__YOUR GOAL__
Reproduce the listing word for word, from its first line through the line containing "Политика конфиденциальности", with both of those lines included.

────────────────────────────────────────

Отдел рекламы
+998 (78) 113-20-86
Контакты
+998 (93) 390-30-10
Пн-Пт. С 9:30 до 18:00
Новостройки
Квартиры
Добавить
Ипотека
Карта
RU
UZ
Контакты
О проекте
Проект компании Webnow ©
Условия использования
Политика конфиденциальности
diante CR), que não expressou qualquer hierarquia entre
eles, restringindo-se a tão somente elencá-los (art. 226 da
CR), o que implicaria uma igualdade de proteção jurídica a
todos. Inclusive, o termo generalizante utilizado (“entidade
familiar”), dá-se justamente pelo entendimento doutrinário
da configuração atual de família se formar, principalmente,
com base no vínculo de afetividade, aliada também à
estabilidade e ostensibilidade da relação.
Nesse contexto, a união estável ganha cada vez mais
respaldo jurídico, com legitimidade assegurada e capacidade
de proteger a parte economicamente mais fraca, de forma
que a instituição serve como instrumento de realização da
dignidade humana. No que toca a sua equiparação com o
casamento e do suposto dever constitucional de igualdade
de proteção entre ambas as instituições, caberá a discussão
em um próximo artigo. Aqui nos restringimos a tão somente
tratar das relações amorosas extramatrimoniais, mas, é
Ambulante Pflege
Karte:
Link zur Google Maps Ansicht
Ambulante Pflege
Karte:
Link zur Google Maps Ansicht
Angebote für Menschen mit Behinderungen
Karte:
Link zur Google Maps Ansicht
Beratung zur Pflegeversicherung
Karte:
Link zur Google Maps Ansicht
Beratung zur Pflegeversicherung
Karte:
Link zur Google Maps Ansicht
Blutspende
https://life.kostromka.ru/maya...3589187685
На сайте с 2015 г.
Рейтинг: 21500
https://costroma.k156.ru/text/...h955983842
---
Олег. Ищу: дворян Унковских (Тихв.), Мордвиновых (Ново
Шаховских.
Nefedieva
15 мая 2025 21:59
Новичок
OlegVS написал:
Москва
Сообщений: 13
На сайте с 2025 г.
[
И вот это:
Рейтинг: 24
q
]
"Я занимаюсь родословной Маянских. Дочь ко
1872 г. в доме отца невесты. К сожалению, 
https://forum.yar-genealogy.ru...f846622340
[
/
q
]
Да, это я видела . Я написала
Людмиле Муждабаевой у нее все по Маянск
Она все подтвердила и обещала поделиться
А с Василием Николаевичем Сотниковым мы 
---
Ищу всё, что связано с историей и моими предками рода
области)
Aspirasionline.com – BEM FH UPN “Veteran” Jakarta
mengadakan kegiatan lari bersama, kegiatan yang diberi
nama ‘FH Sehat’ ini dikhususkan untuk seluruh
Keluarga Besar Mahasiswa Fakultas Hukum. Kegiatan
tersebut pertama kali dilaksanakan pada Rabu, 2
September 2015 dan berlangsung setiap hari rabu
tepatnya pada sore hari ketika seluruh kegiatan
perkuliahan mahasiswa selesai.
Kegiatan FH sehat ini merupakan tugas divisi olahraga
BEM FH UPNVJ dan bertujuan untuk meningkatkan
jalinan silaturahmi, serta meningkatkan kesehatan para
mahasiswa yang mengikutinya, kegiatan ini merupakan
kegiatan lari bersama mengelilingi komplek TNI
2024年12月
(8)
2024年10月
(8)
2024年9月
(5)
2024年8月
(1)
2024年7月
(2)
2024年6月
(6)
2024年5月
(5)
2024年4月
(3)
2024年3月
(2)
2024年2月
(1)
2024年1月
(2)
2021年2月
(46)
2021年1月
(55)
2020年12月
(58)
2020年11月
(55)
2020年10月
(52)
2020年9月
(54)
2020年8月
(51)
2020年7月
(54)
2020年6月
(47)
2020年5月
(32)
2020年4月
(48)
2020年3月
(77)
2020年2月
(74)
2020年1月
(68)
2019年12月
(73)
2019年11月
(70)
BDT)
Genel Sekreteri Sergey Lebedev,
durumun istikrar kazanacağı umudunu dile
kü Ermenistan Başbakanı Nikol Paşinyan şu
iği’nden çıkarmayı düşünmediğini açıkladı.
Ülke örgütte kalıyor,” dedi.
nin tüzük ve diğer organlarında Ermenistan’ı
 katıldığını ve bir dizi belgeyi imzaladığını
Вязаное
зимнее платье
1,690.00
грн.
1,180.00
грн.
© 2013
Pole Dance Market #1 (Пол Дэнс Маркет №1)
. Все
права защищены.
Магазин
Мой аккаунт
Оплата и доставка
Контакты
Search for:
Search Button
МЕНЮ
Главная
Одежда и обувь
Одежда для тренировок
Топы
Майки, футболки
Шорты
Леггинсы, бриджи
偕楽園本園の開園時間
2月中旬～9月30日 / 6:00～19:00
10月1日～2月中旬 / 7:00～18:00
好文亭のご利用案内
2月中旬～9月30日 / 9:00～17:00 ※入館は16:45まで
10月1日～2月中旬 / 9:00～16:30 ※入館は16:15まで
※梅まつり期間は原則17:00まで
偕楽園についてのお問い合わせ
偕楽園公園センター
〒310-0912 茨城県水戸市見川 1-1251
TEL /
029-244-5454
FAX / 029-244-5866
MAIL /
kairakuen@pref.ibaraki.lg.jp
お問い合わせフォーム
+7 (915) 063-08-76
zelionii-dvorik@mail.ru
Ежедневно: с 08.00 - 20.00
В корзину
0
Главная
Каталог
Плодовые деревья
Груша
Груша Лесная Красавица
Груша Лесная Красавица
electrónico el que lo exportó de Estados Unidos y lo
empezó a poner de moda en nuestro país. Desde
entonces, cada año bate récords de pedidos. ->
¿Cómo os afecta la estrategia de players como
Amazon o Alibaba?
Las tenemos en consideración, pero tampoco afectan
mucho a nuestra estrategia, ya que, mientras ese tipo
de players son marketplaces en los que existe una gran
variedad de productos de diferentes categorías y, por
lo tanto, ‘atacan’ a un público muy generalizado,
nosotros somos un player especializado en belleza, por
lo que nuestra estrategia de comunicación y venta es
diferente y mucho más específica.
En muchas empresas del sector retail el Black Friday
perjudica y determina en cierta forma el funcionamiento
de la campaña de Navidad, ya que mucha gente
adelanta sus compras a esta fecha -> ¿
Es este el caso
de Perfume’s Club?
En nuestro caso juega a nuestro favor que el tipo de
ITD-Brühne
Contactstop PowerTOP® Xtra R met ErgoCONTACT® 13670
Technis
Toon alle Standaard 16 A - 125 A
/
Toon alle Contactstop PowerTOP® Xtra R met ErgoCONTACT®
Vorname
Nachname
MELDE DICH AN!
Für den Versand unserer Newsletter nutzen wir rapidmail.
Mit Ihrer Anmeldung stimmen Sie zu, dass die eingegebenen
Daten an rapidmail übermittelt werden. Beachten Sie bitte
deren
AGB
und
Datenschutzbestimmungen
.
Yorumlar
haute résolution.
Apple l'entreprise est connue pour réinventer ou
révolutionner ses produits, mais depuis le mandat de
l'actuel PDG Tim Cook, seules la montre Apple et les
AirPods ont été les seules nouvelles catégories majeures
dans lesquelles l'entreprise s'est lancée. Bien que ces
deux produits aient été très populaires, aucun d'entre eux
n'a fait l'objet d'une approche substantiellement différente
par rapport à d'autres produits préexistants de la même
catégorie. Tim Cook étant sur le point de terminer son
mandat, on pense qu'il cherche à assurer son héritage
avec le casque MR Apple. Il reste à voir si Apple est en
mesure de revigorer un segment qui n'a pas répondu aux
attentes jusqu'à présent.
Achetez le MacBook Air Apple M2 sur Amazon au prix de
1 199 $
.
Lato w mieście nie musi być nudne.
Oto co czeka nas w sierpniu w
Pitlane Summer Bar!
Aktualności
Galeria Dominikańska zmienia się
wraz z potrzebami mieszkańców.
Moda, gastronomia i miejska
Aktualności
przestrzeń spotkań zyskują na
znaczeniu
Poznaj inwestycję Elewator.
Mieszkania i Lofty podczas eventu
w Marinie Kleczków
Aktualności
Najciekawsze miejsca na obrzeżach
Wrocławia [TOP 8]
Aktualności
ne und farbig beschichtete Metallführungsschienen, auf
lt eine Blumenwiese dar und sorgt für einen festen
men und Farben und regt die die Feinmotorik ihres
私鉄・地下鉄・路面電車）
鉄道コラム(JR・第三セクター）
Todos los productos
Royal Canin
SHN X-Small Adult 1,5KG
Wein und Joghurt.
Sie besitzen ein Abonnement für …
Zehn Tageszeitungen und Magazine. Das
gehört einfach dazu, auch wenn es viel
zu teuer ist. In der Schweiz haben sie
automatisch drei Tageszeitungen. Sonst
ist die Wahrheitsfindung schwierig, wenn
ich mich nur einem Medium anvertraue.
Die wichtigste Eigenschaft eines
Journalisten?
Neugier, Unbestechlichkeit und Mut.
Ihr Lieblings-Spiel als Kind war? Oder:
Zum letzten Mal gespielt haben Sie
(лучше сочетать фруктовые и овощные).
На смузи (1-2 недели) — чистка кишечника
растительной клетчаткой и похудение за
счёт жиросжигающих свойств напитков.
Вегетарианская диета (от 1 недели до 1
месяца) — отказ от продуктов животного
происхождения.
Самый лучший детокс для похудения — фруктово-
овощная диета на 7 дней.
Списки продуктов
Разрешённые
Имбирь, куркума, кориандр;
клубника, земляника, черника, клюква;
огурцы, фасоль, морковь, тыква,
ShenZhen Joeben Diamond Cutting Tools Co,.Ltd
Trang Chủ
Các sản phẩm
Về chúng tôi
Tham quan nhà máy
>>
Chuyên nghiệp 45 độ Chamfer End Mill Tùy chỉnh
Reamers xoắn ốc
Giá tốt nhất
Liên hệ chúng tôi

────────────────────────────────────────

__RESPONSE TO THE TASK__
Отдел рекламы
+998 (78) 113-20-86
Контакты
+998 (93) 390-30-10
Пн-Пт. С 9:30 до 18:00
Новостройки
Квартиры
Добавить
Ипотека
Карта
RU
UZ
Контакты
О проекте
Проект компании Webnow ©
Условия использования
Политика конфиденциальности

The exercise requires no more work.